Activity: Your answer should be every line from the records that contains "Росії".

Given data:

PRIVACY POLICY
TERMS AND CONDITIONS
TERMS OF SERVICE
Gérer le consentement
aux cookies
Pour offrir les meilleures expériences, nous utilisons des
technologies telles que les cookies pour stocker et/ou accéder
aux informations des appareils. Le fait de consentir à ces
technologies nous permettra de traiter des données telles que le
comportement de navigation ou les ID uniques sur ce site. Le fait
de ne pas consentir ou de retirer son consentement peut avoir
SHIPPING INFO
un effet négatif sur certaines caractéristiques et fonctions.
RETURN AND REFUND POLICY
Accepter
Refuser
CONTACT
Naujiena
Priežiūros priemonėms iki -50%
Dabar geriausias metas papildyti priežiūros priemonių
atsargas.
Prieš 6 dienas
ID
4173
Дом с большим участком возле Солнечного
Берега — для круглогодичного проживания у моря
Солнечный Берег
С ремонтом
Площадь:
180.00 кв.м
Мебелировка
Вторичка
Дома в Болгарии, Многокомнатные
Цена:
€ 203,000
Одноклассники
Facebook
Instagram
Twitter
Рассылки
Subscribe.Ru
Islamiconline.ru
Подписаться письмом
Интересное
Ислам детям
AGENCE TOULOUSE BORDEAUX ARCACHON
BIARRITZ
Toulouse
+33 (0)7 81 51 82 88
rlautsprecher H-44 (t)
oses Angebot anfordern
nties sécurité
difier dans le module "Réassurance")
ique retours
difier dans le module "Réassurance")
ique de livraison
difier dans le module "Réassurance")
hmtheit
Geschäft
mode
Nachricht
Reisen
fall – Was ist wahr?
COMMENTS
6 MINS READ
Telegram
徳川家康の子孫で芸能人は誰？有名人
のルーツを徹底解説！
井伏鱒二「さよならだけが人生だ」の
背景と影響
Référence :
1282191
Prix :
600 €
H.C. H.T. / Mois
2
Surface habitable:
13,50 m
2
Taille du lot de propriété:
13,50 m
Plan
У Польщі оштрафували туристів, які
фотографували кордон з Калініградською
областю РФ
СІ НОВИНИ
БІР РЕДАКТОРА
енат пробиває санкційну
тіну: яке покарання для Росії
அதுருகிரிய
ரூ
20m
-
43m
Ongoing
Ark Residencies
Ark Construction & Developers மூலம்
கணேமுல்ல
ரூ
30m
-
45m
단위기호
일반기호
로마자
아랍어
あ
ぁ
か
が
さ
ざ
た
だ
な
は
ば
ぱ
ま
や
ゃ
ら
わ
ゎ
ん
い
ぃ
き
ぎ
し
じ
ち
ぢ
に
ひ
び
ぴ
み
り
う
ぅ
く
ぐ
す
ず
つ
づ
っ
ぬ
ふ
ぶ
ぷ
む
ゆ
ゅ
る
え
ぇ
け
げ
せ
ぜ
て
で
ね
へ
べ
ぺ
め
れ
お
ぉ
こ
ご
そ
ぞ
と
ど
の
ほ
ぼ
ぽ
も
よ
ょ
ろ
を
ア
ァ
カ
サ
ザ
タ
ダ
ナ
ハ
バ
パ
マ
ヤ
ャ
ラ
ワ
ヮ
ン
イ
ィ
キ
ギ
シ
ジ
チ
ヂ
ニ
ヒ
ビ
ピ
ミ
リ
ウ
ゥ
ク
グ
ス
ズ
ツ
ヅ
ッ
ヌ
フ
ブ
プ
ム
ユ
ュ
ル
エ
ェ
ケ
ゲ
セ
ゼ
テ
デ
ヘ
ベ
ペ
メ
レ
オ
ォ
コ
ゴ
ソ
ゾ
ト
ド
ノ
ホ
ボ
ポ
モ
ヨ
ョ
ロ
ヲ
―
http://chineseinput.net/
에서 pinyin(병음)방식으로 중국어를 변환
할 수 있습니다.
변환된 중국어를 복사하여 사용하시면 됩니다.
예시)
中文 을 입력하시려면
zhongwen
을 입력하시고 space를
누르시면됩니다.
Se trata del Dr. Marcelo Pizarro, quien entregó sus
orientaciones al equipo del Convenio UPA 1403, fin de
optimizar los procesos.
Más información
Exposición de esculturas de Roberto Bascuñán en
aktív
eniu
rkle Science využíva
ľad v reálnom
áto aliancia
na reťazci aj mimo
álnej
--
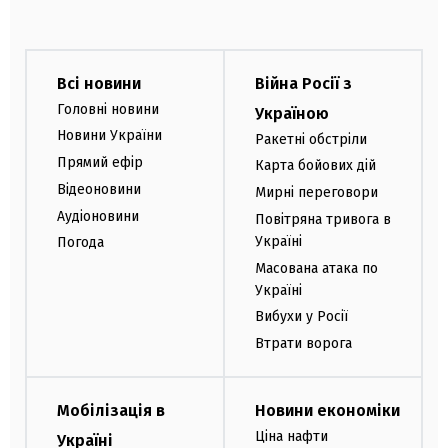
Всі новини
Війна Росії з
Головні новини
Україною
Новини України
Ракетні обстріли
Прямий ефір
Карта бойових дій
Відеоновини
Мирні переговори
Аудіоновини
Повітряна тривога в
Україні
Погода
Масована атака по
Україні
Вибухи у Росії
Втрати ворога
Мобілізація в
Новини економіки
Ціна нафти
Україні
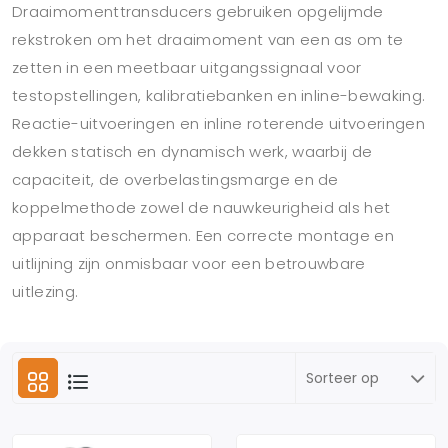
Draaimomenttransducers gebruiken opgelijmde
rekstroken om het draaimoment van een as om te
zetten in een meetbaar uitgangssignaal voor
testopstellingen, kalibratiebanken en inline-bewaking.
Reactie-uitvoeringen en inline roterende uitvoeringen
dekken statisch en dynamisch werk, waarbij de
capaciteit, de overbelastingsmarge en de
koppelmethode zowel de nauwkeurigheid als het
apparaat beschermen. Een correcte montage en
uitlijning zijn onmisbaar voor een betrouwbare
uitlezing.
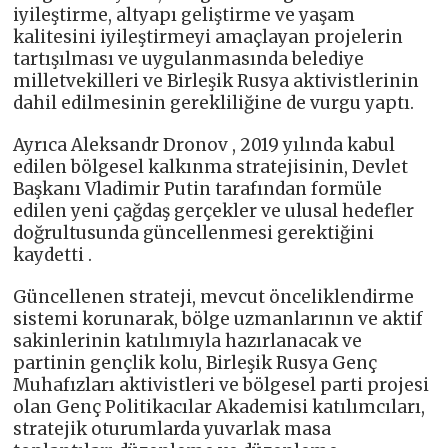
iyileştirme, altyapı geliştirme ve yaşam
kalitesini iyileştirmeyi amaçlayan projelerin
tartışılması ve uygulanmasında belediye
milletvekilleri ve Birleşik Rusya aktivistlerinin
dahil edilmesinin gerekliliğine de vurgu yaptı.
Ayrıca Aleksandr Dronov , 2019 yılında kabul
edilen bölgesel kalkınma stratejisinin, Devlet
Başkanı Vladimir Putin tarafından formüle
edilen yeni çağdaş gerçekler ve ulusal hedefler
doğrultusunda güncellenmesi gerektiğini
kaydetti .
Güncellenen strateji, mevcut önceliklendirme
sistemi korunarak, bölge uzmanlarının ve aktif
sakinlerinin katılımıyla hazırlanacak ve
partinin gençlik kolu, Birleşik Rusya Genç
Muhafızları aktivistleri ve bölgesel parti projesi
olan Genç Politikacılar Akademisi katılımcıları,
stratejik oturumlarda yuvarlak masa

Task result:
тіну: яке покарання для Росії
Війна Росії з
Вибухи у Росії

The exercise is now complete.